What the exercise asks ▸
The records below are to be copied exactly, with every picture left out.
***** Information
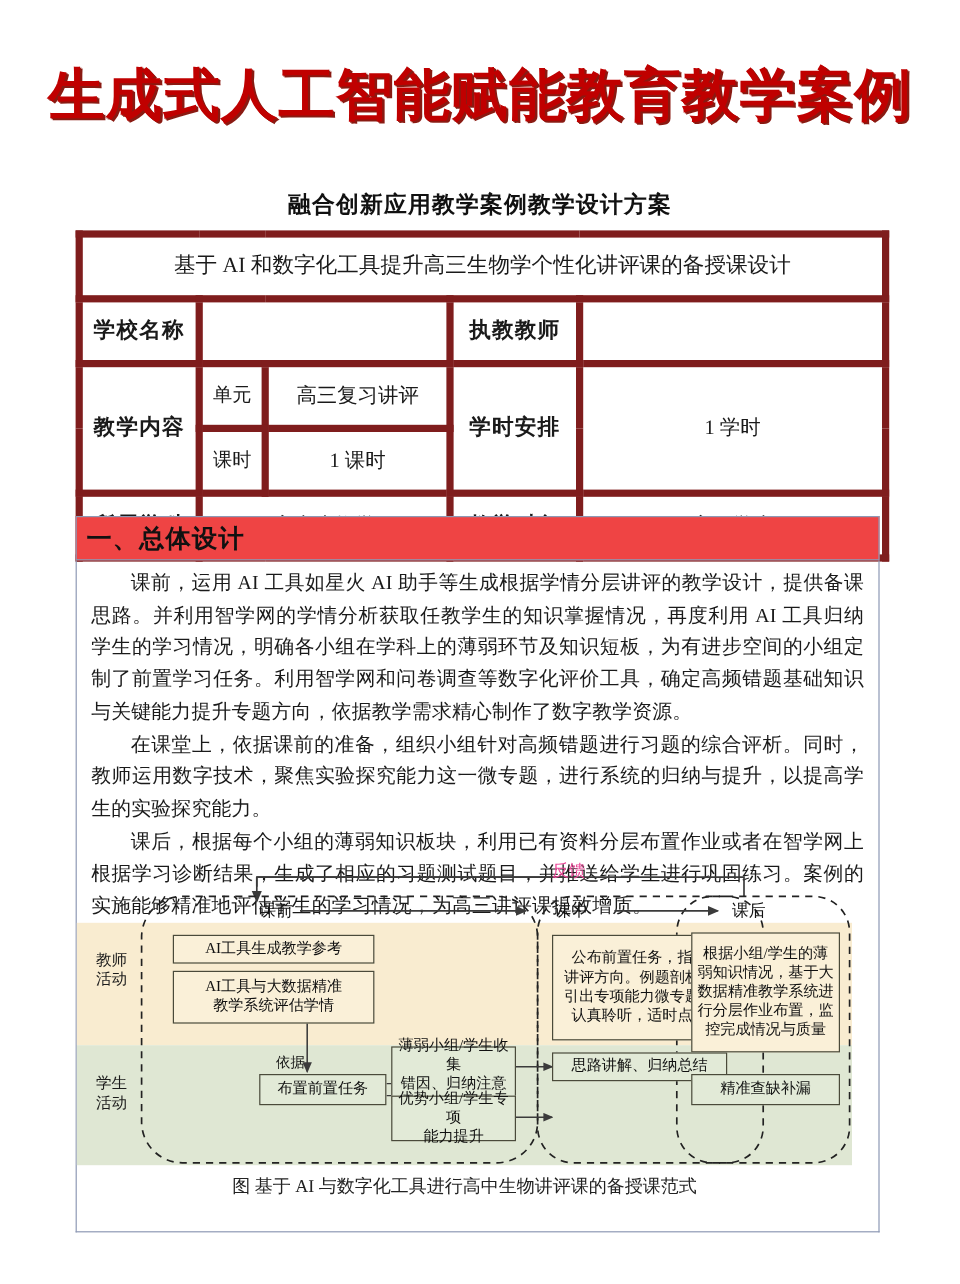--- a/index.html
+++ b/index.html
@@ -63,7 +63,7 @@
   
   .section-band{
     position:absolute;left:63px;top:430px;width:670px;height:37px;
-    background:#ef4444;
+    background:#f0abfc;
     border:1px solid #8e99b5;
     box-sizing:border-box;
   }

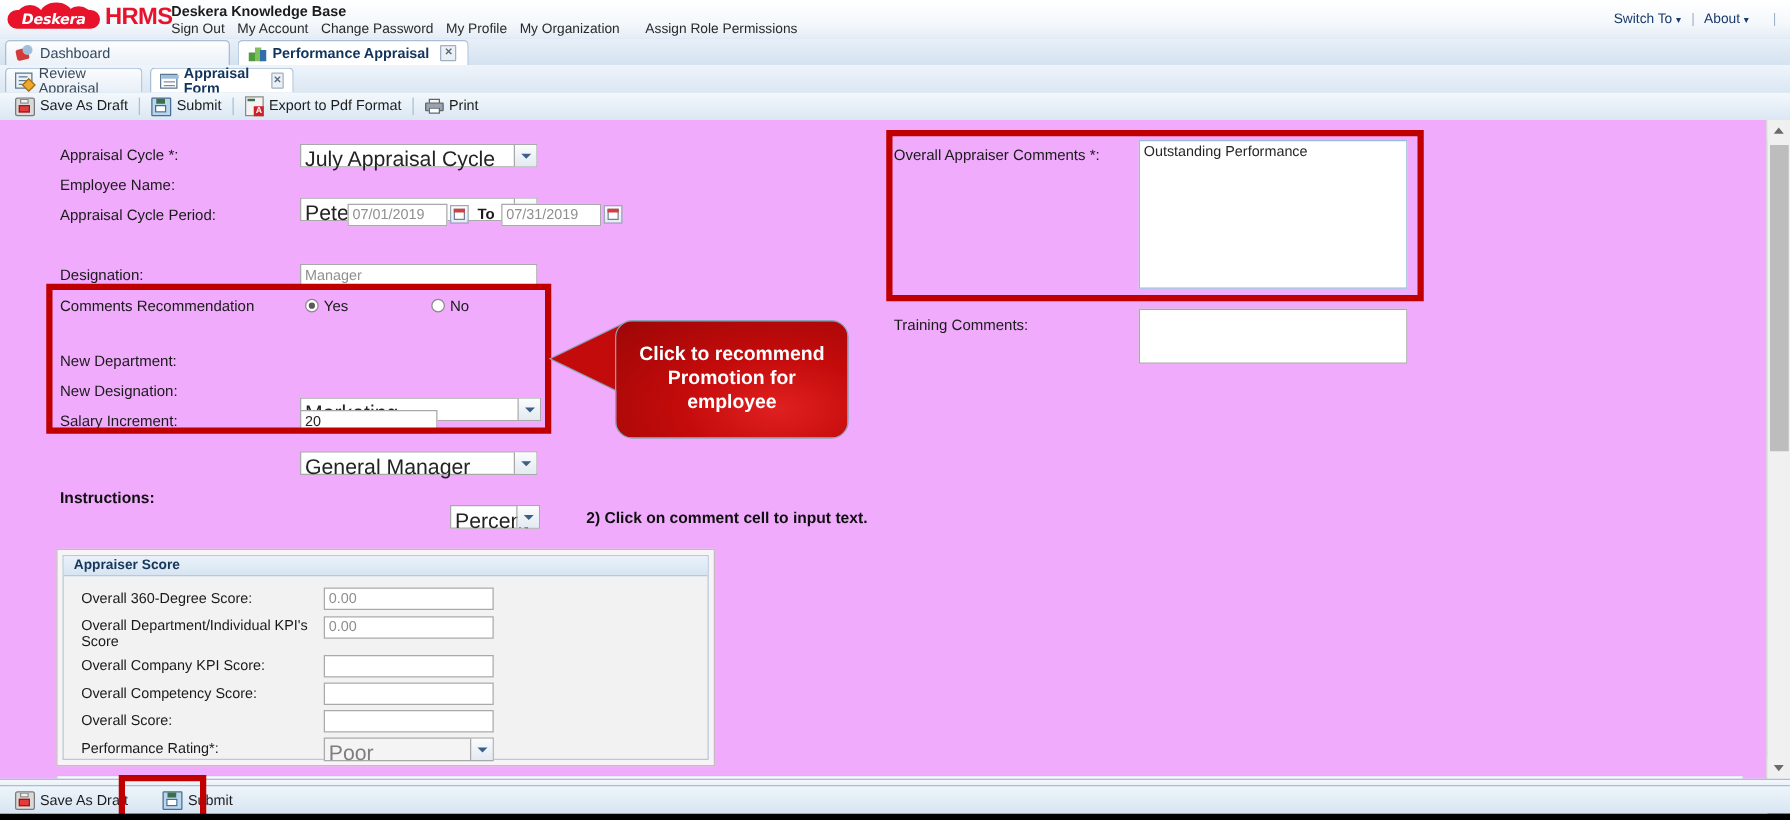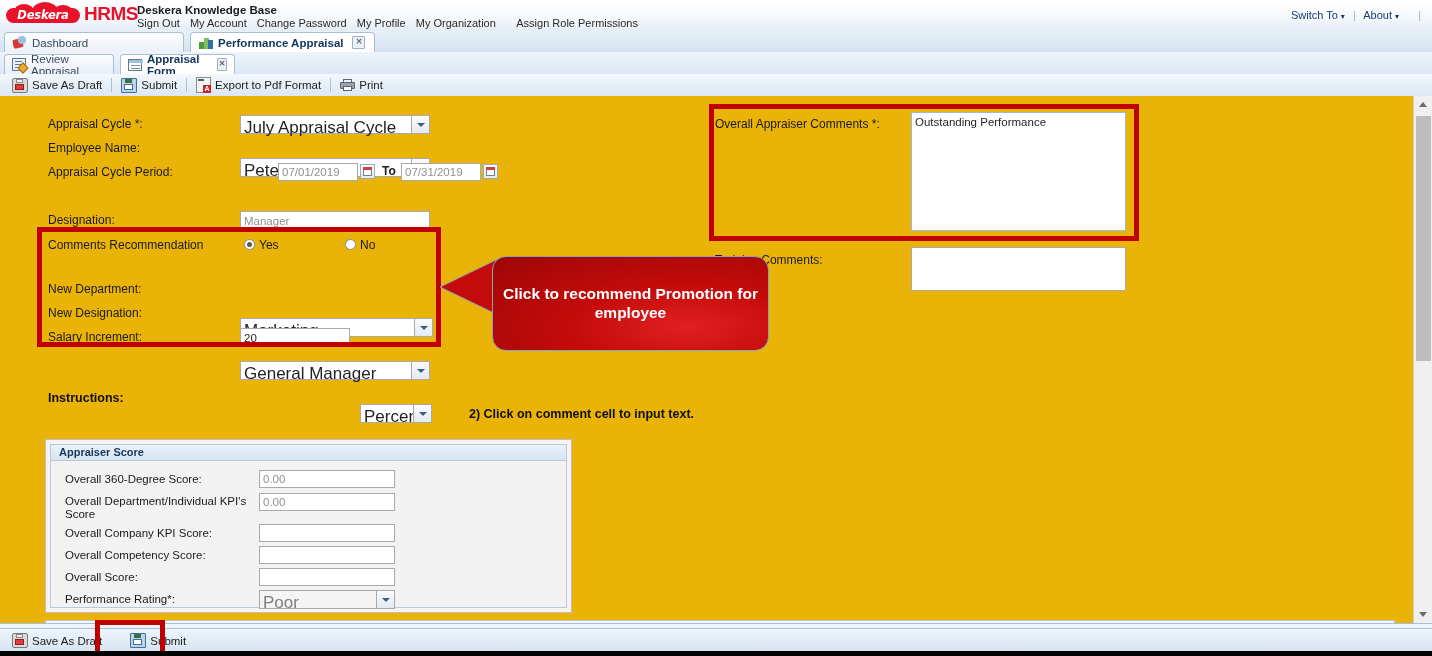--- a/index.html
+++ b/index.html
@@ -157,7 +157,7 @@
   
   .content {
     position: absolute; left: 0; top: 96px; width: 1414px; height: 527px;
-    background: #eab308;
+    background: #f0abfc;
     overflow: hidden;
   }
   .lbl { font-size: 12px; color: #1a1a1a; }

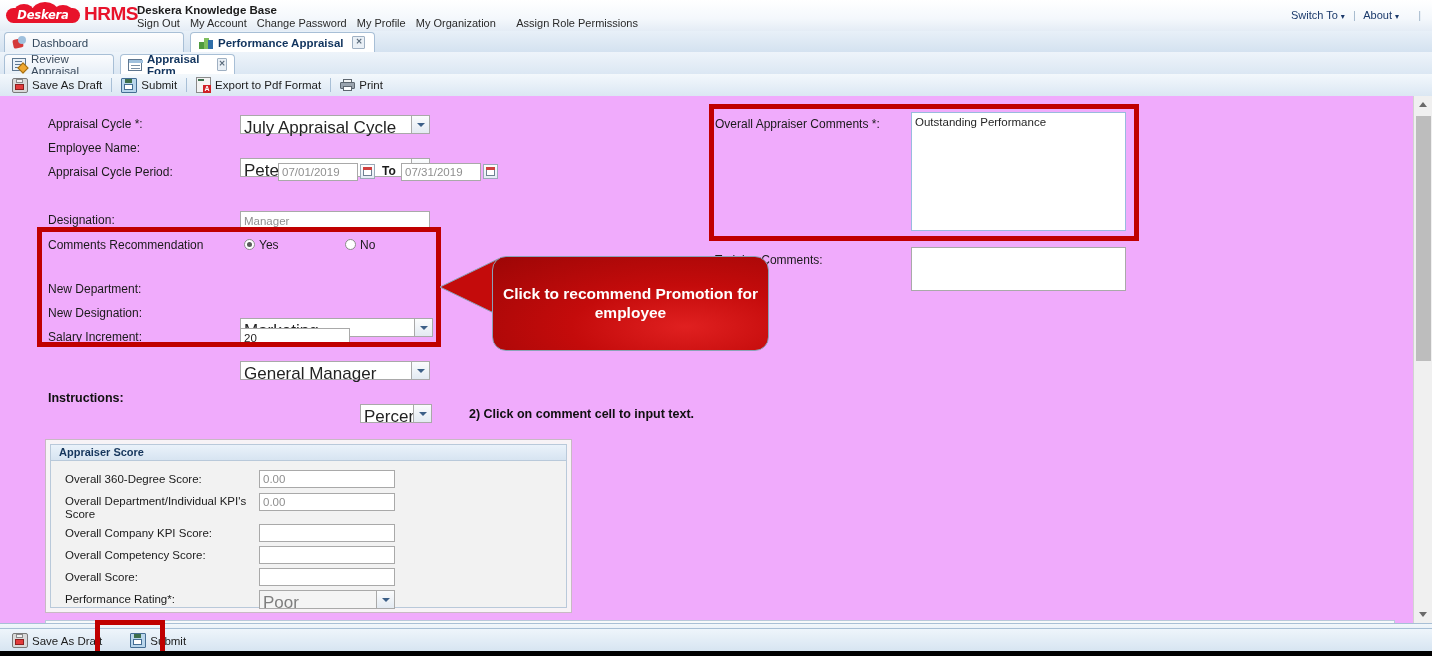--- a/index.html
+++ b/index.html
@@ -462,7 +462,7 @@
     <svg width="290" height="105" viewBox="0 0 290 105">
       <polygon points="58,6 58,62 0,34" fill="#c40b0b" stroke="#8aa2b8" stroke-width="1"></polygon>
     </svg>
-    <div class="bubble" style="width:277px;height:95px;left:52px;top:3px;font-size:15.5px;padding:0 10px;">Click to recommend Promotion for employee</div>
+    <div class="bubble" style="width:187px;height:95px;left:52px;top:3px;font-size:15.5px;padding:0 10px;">Click to recommend Promotion for employee</div>
   </div>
**********
Task solution ▸
--- a/index.html
+++ b/index.html
@@ -63,7 +63,7 @@
   
   .section-band{
     position:absolute;left:63px;top:430px;width:670px;height:37px;
-    background:#ef4444;
+    background:#f0abfc;
     border:1px solid #8e99b5;
     box-sizing:border-box;
   }

--- a/index.html
+++ b/index.html
@@ -157,7 +157,7 @@
   
   .content {
     position: absolute; left: 0; top: 96px; width: 1414px; height: 527px;
-    background: #eab308;
+    background: #f0abfc;
     overflow: hidden;
   }
   .lbl { font-size: 12px; color: #1a1a1a; }

--- a/index.html
+++ b/index.html
@@ -462,7 +462,7 @@
     <svg width="290" height="105" viewBox="0 0 290 105">
       <polygon points="58,6 58,62 0,34" fill="#c40b0b" stroke="#8aa2b8" stroke-width="1"></polygon>
     </svg>
-    <div class="bubble" style="width:277px;height:95px;left:52px;top:3px;font-size:15.5px;padding:0 10px;">Click to recommend Promotion for employee</div>
+    <div class="bubble" style="width:187px;height:95px;left:52px;top:3px;font-size:15.5px;padding:0 10px;">Click to recommend Promotion for employee</div>
   </div>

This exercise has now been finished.